• PROBLÈMES À RÉSOUDRE
**a.** Quels milieux naturels l'extrait sur la forêt cite-t-il comme ceux avec lesquels les peuples autochtones coexistent depuis des millénaires ? Donnez-les tous.
**b.** Reprenez l'extrait sur la forêt à partir de sa dernière phrase et poursuivez sa rédaction.

• EXTRAIT CHOISI
↓

La forêt alliée pour préserver une planète vivable

Impossible d’assumer le défi planétaire global de préservation de notre maison “ terre ” sans tenter de sauvegarder les dernières forêts tropicales et sans veiller aux droits des communautés locales. Les forêts primaires tropicales sont la priorité absolue, car elles procurent un habitat à 80 pour cent des espèces d’amphibiens, 75 pour cent des espèces d’oiseaux et 68 pour cent des espèces de mammifères. La préservation des services écosystémiques de la forêt congolaise est vitale pour tous.

Les peuples autochtones co-existent depuis des millénaires en harmonie avec les forêts, les savanes, les lacs et les déserts. Parce qu’ils se trouvent dans des endroits du monde où l’impact de la crise climatique et de la perte de biodiversité est le plus marqué, où leurs cultures et leurs vies dépendent largement ou exclusivement de l’environnement naturel, ils sont plus vulnérables que n’importe qui d’autre sur Terre.

↑

(Entrées d'un jeu de données)
↓

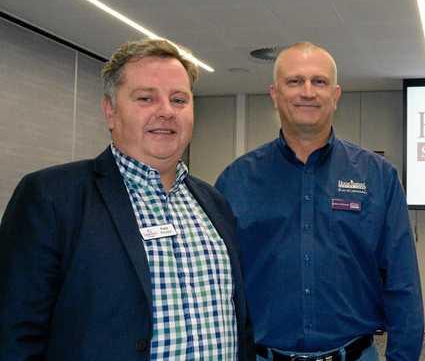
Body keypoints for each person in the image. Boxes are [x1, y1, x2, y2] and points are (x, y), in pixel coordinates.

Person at [0, 39, 254, 361]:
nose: (166, 111)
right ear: (110, 110)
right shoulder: (52, 197)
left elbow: (239, 323)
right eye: (146, 98)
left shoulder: (215, 204)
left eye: (179, 100)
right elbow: (14, 336)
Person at [215, 42, 424, 361]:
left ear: (336, 95)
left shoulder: (378, 177)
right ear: (275, 93)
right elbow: (218, 286)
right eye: (295, 81)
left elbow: (402, 283)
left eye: (319, 81)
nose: (307, 92)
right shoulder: (236, 180)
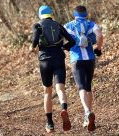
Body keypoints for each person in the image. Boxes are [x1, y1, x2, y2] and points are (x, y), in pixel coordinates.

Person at [30, 5, 75, 133]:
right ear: (51, 14)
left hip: (45, 62)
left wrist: (32, 48)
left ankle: (50, 124)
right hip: (58, 59)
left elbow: (34, 41)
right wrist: (63, 48)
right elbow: (72, 42)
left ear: (40, 15)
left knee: (47, 92)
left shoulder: (37, 25)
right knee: (60, 88)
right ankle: (64, 109)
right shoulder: (58, 25)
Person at [64, 5, 103, 131]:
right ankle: (89, 114)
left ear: (74, 14)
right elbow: (100, 36)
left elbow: (61, 40)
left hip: (76, 59)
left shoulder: (68, 26)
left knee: (81, 87)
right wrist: (98, 48)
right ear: (86, 14)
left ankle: (87, 112)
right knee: (88, 87)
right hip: (90, 59)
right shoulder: (91, 24)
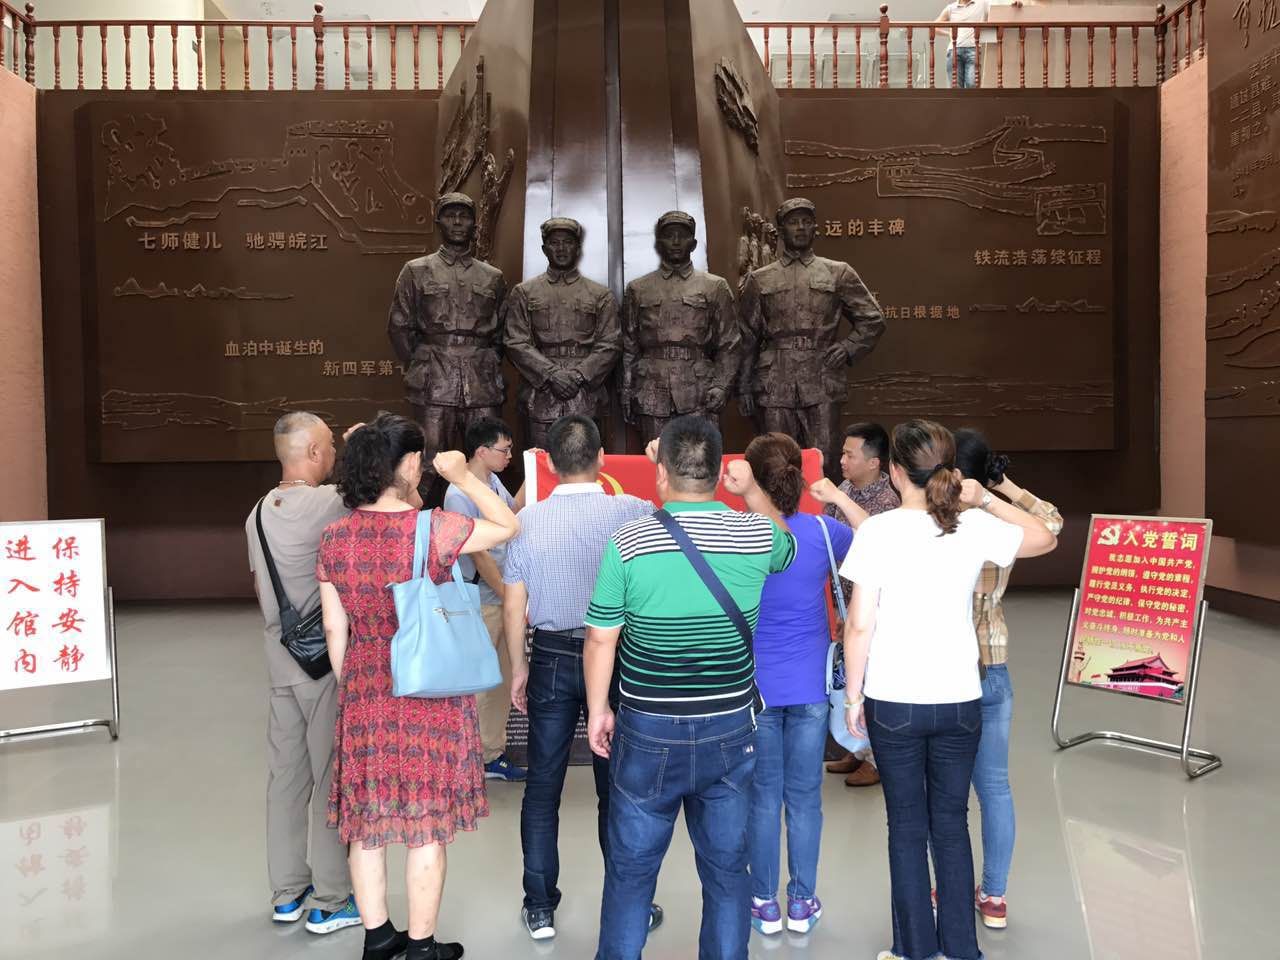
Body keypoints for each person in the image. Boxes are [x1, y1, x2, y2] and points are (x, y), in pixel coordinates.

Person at [838, 419, 1057, 960]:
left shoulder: (878, 531)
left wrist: (853, 696)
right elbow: (1045, 537)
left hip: (894, 701)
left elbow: (859, 625)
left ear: (894, 472)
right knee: (952, 824)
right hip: (960, 699)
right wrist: (985, 499)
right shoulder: (971, 526)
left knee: (906, 826)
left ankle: (914, 948)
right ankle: (961, 949)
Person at [584, 416, 797, 960]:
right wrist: (751, 491)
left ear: (661, 474)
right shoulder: (756, 534)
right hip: (730, 728)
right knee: (727, 872)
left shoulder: (629, 542)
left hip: (647, 727)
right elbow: (786, 546)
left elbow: (602, 637)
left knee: (630, 873)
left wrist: (599, 710)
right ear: (722, 471)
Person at [317, 413, 520, 960]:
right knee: (425, 826)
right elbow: (507, 526)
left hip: (365, 688)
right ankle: (422, 946)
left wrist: (355, 683)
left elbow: (335, 628)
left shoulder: (334, 537)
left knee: (367, 824)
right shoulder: (434, 529)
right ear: (409, 464)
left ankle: (378, 939)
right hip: (431, 690)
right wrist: (464, 476)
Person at [501, 415, 662, 941]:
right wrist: (658, 463)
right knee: (617, 789)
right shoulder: (633, 511)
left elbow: (514, 605)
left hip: (548, 655)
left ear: (549, 463)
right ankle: (630, 904)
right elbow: (675, 518)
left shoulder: (527, 521)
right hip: (617, 658)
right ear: (601, 460)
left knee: (542, 788)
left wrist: (519, 668)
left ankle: (539, 906)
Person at [734, 434, 855, 938]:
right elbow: (879, 543)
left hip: (755, 688)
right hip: (811, 687)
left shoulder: (738, 531)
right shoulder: (827, 531)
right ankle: (802, 902)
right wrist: (839, 497)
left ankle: (764, 902)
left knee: (763, 798)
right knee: (805, 798)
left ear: (754, 480)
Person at [245, 412, 360, 935]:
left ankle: (287, 892)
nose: (334, 452)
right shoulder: (330, 502)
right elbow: (387, 498)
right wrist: (363, 447)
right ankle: (332, 898)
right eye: (331, 445)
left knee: (286, 779)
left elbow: (262, 591)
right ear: (313, 452)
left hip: (280, 663)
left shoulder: (256, 514)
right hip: (322, 666)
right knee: (332, 776)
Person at [954, 428, 1063, 930]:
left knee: (946, 792)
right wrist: (1001, 489)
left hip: (945, 670)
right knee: (995, 787)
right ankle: (994, 896)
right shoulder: (999, 525)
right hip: (992, 664)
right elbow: (1050, 524)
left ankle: (947, 887)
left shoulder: (940, 524)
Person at [442, 417, 528, 782]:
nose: (509, 456)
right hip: (481, 598)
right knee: (477, 683)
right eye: (504, 450)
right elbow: (476, 552)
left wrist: (535, 474)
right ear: (481, 451)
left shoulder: (491, 482)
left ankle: (491, 754)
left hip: (501, 597)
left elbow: (513, 516)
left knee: (502, 680)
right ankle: (468, 758)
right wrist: (510, 595)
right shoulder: (459, 494)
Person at [823, 421, 901, 787]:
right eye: (842, 453)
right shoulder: (844, 489)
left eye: (849, 455)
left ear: (874, 462)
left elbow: (878, 544)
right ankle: (857, 749)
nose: (842, 461)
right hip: (845, 600)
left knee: (872, 682)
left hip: (875, 609)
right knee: (851, 677)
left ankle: (878, 758)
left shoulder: (889, 503)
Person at [936, 0, 1022, 89]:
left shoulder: (982, 4)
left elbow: (997, 11)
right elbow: (935, 28)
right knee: (955, 87)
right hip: (954, 51)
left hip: (973, 50)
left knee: (973, 85)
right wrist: (949, 34)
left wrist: (1013, 4)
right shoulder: (951, 8)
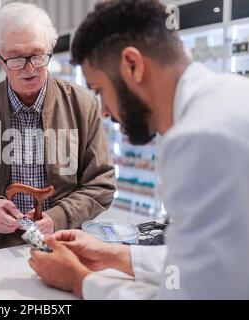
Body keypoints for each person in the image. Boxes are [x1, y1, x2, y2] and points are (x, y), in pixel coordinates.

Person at [29, 0, 249, 299]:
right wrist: (114, 255)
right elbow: (207, 263)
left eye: (100, 90)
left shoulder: (198, 137)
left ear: (132, 65)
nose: (104, 110)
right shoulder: (230, 96)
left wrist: (79, 280)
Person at [0, 2, 116, 252]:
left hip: (64, 245)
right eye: (16, 58)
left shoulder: (84, 107)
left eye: (38, 55)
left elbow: (101, 184)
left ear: (51, 47)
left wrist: (58, 217)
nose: (30, 69)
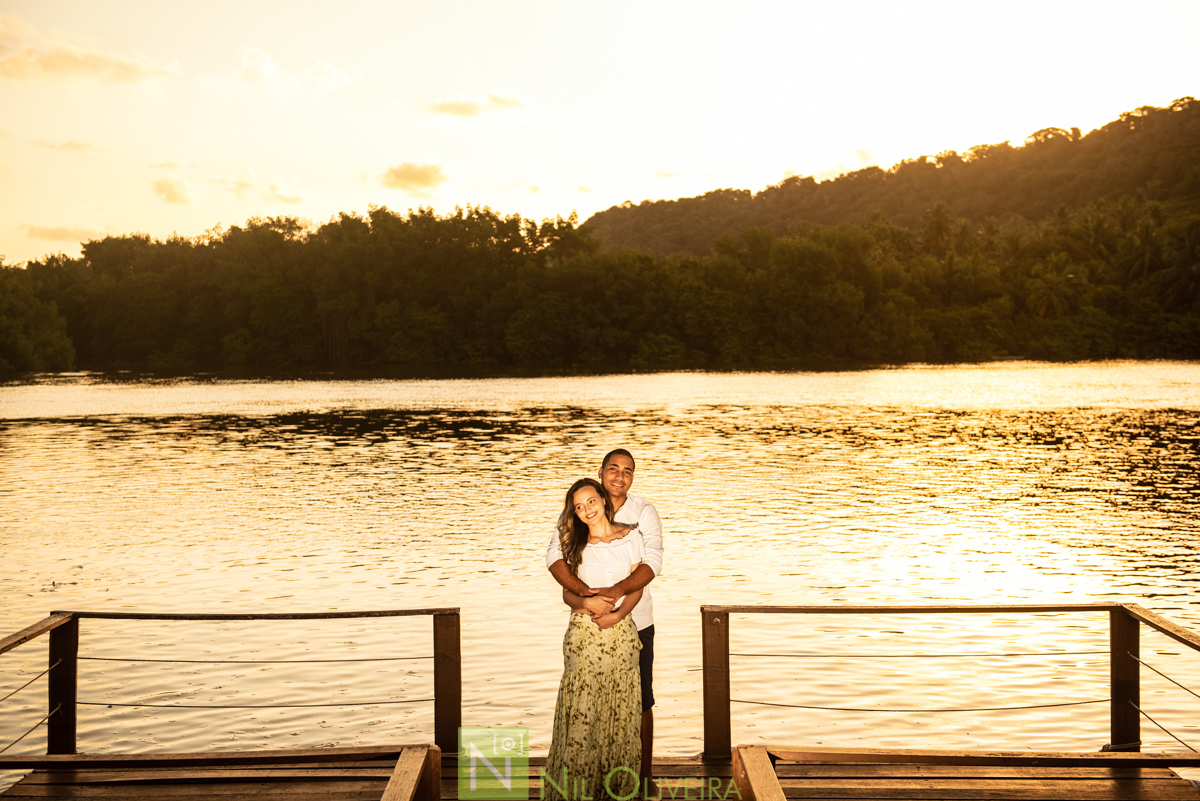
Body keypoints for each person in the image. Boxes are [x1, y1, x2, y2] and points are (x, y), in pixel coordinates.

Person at [546, 449, 663, 790]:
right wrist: (586, 596)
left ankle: (642, 776)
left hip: (635, 622)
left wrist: (614, 600)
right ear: (600, 473)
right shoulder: (578, 514)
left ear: (633, 477)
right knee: (585, 701)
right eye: (613, 468)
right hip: (588, 625)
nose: (619, 476)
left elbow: (651, 562)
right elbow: (556, 559)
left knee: (639, 699)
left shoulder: (642, 514)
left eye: (627, 470)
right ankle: (585, 777)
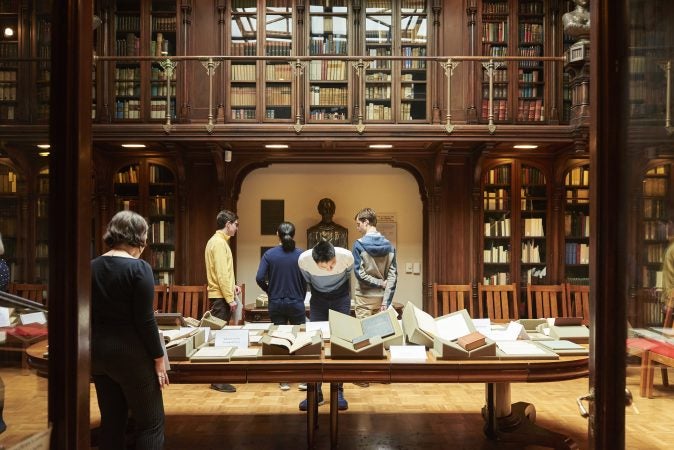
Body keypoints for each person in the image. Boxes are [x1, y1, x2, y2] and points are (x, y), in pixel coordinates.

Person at [91, 210, 167, 449]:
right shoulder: (139, 269)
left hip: (98, 354)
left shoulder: (91, 266)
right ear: (138, 238)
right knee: (151, 425)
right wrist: (158, 358)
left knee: (112, 423)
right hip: (131, 356)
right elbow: (145, 321)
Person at [297, 240, 353, 411]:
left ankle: (338, 391)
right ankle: (316, 392)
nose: (330, 269)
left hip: (341, 297)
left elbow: (348, 276)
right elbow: (307, 281)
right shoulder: (303, 260)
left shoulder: (346, 256)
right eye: (325, 267)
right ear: (315, 263)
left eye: (332, 264)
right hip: (318, 299)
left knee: (341, 342)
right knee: (315, 343)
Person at [256, 221, 306, 391]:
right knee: (301, 339)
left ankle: (284, 379)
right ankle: (304, 379)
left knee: (280, 340)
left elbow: (259, 277)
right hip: (296, 302)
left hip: (276, 302)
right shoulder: (301, 255)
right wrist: (301, 293)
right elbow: (308, 278)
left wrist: (269, 290)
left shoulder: (269, 254)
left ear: (277, 234)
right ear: (294, 234)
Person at [205, 209, 241, 393]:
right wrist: (229, 298)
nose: (236, 228)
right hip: (220, 298)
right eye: (236, 224)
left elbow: (224, 273)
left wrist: (233, 286)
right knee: (219, 339)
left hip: (220, 295)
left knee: (219, 336)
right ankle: (217, 380)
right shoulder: (219, 243)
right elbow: (220, 273)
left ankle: (218, 378)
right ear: (228, 224)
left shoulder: (217, 241)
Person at [352, 208, 398, 319]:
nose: (357, 228)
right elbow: (393, 277)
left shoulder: (358, 245)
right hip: (381, 299)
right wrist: (386, 302)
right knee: (380, 334)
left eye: (358, 224)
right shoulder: (390, 246)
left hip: (363, 298)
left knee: (364, 334)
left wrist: (379, 283)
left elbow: (360, 274)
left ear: (366, 222)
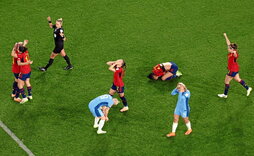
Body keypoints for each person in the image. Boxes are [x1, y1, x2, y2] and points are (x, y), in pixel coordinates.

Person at [218, 33, 252, 98]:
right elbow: (228, 43)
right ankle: (248, 88)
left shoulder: (234, 54)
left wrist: (234, 52)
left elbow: (235, 55)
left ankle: (225, 95)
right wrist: (225, 36)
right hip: (235, 68)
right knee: (238, 79)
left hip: (233, 70)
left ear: (233, 49)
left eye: (229, 48)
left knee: (226, 81)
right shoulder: (231, 51)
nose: (228, 48)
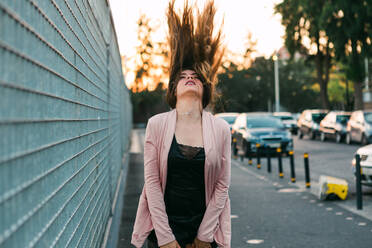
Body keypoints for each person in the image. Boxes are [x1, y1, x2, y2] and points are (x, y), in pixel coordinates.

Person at [131, 1, 231, 247]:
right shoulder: (157, 124)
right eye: (183, 77)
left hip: (205, 227)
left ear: (204, 89)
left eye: (195, 77)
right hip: (164, 226)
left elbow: (222, 186)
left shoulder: (220, 128)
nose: (189, 78)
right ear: (173, 91)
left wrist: (204, 237)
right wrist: (165, 238)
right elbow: (152, 184)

↑

• RÉPONSES PAR TÂCHE
**a.** Les forêts, les savanes, les lacs et les déserts.

**b.**
La forêt peut être notre meilleure alliée pour préserver une planète vivable, mais seulement si nous la laissons faire : il nous faut juste reconnaître, humblement, que nous les hommes, nous ne sommes pas capables de créer des forêts ; tout au plus nous pouvons créer des plantations … Les arbres sont créateurs de leur environnement : ils réagissent en cas de menaces. Partout où nous lui en laissons la possibilité, la forêt opère un retour rapide et puissant; on appelle cela la régénération naturelle des paysages forestiers qui s’opère par la mise en défens (soit la protection contre le feu) des espaces forestiers dégradés que l’on souhaite voir se régénérer. Cette pratique se réalise autour de la biosphère de Luki au Kongo central sur une superficie de 8000 ha et donne lieu à des contrats de paiements pour services environnementaux qui récompensent les communautés sur leurs terroirs.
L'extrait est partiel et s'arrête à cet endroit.